Skip to main content.
home | support | download

Back to List Archive

Re: scope of indexing with spider.pl

From: Bill Moseley <moseley(at)not-real.hank.org>
Date: Tue Oct 29 2002 - 21:44:13 GMT
At 01:11 PM 10/29/02 -0800, Shen Yang wrote:
>Now that I am ready to index my site, a question occured to me: how 
>spider.pl knows when to stop crawling? Does the spider only index pages 
>of a given server and/or domain or does the spider.pl follow all the 
>links that it encounters, including links to sites in other servers 
>and/or domains?

It spiders one server, which is defined by a host name and a port number.

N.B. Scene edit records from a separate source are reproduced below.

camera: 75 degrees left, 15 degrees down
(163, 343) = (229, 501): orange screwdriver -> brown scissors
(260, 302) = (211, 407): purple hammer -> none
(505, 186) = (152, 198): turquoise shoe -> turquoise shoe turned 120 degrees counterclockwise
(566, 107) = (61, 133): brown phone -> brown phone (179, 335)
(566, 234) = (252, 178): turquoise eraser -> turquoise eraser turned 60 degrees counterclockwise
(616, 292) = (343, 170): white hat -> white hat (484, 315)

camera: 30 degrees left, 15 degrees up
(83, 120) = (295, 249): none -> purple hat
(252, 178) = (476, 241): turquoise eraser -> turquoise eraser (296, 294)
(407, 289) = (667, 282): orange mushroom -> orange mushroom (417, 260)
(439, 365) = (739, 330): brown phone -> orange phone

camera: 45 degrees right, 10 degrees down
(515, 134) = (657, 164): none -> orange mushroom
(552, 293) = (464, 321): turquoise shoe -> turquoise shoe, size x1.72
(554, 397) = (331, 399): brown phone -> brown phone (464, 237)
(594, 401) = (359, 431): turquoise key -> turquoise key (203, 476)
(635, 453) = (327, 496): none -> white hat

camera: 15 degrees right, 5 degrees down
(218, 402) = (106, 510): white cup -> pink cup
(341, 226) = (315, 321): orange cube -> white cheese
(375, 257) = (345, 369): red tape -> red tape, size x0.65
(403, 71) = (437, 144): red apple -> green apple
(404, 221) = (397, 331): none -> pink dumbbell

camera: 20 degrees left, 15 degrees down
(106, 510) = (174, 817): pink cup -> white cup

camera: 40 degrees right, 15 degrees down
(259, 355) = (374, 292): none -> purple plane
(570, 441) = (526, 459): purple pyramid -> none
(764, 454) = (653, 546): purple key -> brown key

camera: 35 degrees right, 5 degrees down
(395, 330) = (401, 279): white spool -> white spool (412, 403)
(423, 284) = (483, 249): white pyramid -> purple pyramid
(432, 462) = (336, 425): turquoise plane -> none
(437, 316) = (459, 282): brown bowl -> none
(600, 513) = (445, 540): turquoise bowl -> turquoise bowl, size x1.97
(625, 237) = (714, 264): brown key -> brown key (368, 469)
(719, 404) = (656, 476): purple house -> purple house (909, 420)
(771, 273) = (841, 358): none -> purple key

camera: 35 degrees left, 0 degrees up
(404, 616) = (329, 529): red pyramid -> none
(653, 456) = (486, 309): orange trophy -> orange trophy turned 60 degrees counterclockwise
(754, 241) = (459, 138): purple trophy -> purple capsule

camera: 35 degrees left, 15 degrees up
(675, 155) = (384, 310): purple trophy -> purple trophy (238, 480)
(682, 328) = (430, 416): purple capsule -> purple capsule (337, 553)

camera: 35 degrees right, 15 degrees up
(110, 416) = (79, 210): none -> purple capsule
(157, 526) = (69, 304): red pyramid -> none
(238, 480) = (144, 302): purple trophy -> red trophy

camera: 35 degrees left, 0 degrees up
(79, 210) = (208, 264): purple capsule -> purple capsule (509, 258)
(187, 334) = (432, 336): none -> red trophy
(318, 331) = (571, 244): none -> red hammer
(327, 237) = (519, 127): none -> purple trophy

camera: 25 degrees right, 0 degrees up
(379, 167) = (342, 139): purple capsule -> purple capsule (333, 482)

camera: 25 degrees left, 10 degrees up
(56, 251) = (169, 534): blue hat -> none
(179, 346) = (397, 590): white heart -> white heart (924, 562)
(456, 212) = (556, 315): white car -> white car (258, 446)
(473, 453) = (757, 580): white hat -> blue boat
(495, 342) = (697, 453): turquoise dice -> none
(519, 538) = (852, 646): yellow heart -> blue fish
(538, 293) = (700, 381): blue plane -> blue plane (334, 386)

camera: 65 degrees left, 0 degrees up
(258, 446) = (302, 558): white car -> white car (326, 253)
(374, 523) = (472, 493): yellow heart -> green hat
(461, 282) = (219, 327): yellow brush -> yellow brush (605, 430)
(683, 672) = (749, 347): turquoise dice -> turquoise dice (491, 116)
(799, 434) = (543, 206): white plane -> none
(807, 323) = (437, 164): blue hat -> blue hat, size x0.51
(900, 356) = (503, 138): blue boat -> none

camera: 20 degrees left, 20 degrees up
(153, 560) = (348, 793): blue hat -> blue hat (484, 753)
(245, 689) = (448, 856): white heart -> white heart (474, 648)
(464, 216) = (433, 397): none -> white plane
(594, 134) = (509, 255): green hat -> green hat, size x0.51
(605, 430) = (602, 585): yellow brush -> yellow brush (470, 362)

>For instance, if  my site in the domain ny.frb.org has 
>links to pages on www.firstgov.org, does that mean that the spider.pl 
>will also index pages in first.gov domain?

No.

The configuration file is a Perl array, with each element of the array
being a separate server config (represented by a perl hash.  This allows
you to index multiple servers.  See:

   http://swish-e.org/dev/docs/spider.html#CONFIGURATION_FILE

For a given server, you can use the "same_hosts" setting to say that
www.frb.org and frb.org are the same servers.

There's currently no way to say index www.frb.org but follow links to a
list of other servers from www.frb.org.


-- 
Bill Moseley
mailto:moseley@hank.org
Received on Tue Oct 29 21:48:01 2002